▸ Your goal
Continue the documentation on FerricStore's hybrid logical clock, starting right after its final sentence.

▸ Reading text
Ferricstore.HLC (ferricstore v0.3.2)

Copy Markdown View Source

Hybrid Logical Clock (HLC) for FerricStore.

An HLC combines a physical wall-clock component (milliseconds since epoch) with a logical counter to produce timestamps that are:

  1. Monotonically increasing -- even when the wall clock is not (NTP corrections, VM migration, etc.).
  2. Causally ordered -- merging a remote timestamp via update/1 ensures happens-before relationships are preserved across nodes.
  3. Close to real time -- the physical component tracks System.os_time(:millisecond) and only diverges when the wall clock jumps backward or a remote node is ahead.

Spec reference (2G.6)

  • HLC is piggybacked on Raft heartbeats.
  • Inter-node TTL precision is bounded to Raft heartbeat RTT (~10 ms).
  • A telemetry warning is emitted at 500 ms drift between HLC physical and wall clock.
  • TTL-sensitive reads are rejected at 1 000 ms drift.
  • The HLC millisecond component is used for Stream ID generation (XADD *).
  • HLC timestamps are stamped on commands before they enter Raft -- they are not computed inside apply().

Architecture

The hot-path functions now/0 and now_ms/0 are lock-free: they use a single :atomics slot (stored in :persistent_term) instead of a GenServer.call. Physical ms and logical counter are packed into one 64-bit integer, eliminating the two-slot race that broke monotonicity under contention.

The GenServer is retained only for:

  • update/1 -- merging remote timestamps from Raft heartbeats (~6 calls/sec). This must be serialized to avoid lost-update races between concurrent merges.
  • Process supervision -- the init/1 callback creates the atomics ref and stores it in :persistent_term.

Packed layout in a single unsigned 64-bit atomic:

|-- physical_ms (48 bits) --|-- logical (16 bits) --|

48 bits covers ~8,920 years of milliseconds. 16 bits allows 65,535 increments per millisecond. If logical overflows, it spills into the physical bits — effectively advancing the clock by 1 ms, which is safe.

Usage

The application supervision tree starts a single named HLC process (Ferricstore.HLC). Other modules obtain timestamps via:

{physical_ms, logical} = Ferricstore.HLC.now()
ms = Ferricstore.HLC.now_ms()

When receiving a Raft heartbeat with a piggybacked timestamp:

:ok = Ferricstore.HLC.update(remote_timestamp)

Timestamp representation

A timestamp is a 2-tuple {physical_ms, logical} where:

  • physical_ms -- milliseconds since Unix epoch (same scale as System.os_time(:millisecond))
  • logical -- a non-negative integer counter that disambiguates events within the same physical millisecond

Timestamps are ordered lexicographically: physical first, then logical.

Cross-node synchronization

HLC sync across nodes currently happens via Raft heartbeats (~6/sec), giving ~150ms max drift. This is sufficient for all current use cases:

  • Read-your-writes on the writing node: guaranteed by ra:process_command(reply_from: :local).
  • Cross-node reads after quorum write: guaranteed by Raft consensus — all quorum nodes applied the command before the write returns.

▸ Collected data entries
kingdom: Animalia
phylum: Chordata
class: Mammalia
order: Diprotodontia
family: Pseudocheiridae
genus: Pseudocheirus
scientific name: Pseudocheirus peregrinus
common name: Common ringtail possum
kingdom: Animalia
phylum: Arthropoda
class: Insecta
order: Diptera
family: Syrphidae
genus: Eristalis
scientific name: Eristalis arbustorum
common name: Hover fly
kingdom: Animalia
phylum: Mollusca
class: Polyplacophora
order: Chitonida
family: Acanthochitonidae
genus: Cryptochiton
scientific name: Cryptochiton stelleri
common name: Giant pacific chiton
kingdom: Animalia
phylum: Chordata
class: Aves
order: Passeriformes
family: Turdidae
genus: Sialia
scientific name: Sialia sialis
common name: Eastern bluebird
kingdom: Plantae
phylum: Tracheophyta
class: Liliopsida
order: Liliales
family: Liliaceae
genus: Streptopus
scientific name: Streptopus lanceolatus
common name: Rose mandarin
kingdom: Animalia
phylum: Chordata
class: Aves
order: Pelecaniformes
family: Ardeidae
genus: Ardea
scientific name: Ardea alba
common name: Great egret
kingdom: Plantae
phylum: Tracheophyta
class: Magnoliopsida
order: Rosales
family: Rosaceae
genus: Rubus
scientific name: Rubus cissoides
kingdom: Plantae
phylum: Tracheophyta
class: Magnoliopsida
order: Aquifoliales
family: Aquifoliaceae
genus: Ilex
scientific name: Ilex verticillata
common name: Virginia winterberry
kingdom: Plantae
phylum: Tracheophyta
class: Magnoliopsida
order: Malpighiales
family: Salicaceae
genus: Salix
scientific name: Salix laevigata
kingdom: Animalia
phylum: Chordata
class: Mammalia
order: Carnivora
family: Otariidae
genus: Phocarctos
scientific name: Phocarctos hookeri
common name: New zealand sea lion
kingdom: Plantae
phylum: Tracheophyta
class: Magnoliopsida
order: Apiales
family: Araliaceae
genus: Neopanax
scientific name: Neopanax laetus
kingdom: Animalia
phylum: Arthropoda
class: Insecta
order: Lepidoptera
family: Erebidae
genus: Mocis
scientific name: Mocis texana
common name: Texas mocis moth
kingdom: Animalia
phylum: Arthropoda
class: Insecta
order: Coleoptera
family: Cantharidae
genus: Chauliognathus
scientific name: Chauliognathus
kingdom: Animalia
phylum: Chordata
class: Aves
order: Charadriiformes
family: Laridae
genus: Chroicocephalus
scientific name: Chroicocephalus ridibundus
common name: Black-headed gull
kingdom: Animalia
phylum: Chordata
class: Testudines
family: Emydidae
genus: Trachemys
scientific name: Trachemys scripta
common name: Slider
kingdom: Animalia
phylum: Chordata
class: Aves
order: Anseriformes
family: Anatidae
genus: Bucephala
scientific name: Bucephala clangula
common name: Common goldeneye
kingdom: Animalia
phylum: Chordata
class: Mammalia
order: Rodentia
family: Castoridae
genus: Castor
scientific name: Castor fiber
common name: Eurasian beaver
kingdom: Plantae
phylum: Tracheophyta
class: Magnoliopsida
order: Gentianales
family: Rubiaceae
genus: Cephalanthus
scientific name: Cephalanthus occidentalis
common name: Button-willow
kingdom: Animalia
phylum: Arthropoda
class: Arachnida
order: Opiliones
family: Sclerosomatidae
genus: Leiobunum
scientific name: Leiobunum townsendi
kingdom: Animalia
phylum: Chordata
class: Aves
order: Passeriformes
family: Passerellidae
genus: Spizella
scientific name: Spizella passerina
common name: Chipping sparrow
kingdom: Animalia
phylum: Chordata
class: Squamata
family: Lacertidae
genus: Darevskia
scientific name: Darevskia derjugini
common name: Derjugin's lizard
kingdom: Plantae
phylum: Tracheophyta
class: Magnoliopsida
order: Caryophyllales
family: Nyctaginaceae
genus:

▸ The reply
  • TTL expiry: second-granularity TTLs are unaffected by 150ms drift.
  • Cross-shard WATCH: uses value hashing, not timestamps.

Per-command HLC stamping (not wired up)

The state machine can handle commands wrapped as {inner_command, %{hlc_ts: {physical_ms, logical}}}. When apply/3 processes a wrapped command, it calls update/1 to merge the leader's clock into the follower's HLC. This gives per-command causal sync (~0ms drift) instead of heartbeat-level sync (~150ms drift).

Nothing sends wrapped commands today. Enable if any of these arise:

  1. Sub-second TTLs with cross-node reads — a key with PX 100 (100ms TTL) could appear alive on one node and expired on another within the 150ms drift window.
  2. Cross-node causal ordering — if a feature needs "write A happened-before write B" guarantees across nodes beyond Raft log ordering (e.g., conflict resolution in multi-leader setups).
  3. Observed drift exceeding 500ms — if heartbeat intervals increase due to network issues or overloaded nodes.

To enable, stamp commands in Router.raft_write/4 before submitting:

stamped = {command, %{hlc_ts: HLC.now()}}
:ra.process_command(shard_id, stamped, opts)

Cost: ~50ns per write (now/0 on leader) + one update/1 GenServer call per follower during apply/3. CockroachDB and YugabyteDB stamp every RPC and consider the cost negligible. Redis and Kvrocks do not have cross-node transactions or HLC.

Graceful fallback

When the HLC GenServer has not been started (e.g. in unit tests that exercise command modules without the full application), now/0 and now_ms/0 fall back to System.os_time(:millisecond) with a logical counter of 0.

Summary

Types

An HLC timestamp: {physical_ms, logical_counter}.

Functions

Returns a specification to start this module under a supervisor.

Compares two HLC timestamps.

Returns true when drift exceeds the reject threshold (1 000 ms), meaning TTL-sensitive reads should not be served.

Returns true when drift exceeds the reject threshold (1 000 ms).

Returns the absolute drift in milliseconds between the HLC physical component and the current wall clock.

Returns the absolute drift in milliseconds.

Extracts the millisecond (physical) component from an HLC timestamp.

Returns the current HLC timestamp as {physical_ms, logical}.

Returns the current HLC timestamp as {physical_ms, logical}.

Convenience: returns only the physical (millisecond) component of now/0.

Convenience: returns only the physical (millisecond) component of now/0.

Starts the HLC GenServer.

Merges a remote HLC timestamp received from another node.

Merges a remote HLC timestamp, sending the call to server.

Types

timestamp()

@type timestamp() :: {non_neg_integer(), non_neg_integer()}

An HLC timestamp: {physical_ms, logical_counter}.

Functions

child_spec(init_arg)

Returns a specification to start this module under a supervisor.

See Supervisor.

compare(arg1, arg2)

@spec compare(timestamp(), timestamp()) :: :lt | :eq | :gt

Compares two HLC timestamps.

Returns :lt, :eq, or :gt following the same convention as DateTime.compare/2.

Examples

iex> Ferricstore.HLC.compare({100, 0}, {200, 0})
:lt
iex> Ferricstore.HLC.compare({100, 1}, {100, 0})
:gt
iex> Ferricstore.HLC.compare({100, 0}, {100, 0})
:eq

drift_exceeded?()

@spec drift_exceeded?() :: boolean()

Returns true when drift exceeds the reject threshold (1 000 ms), meaning TTL-sensitive reads should not be served.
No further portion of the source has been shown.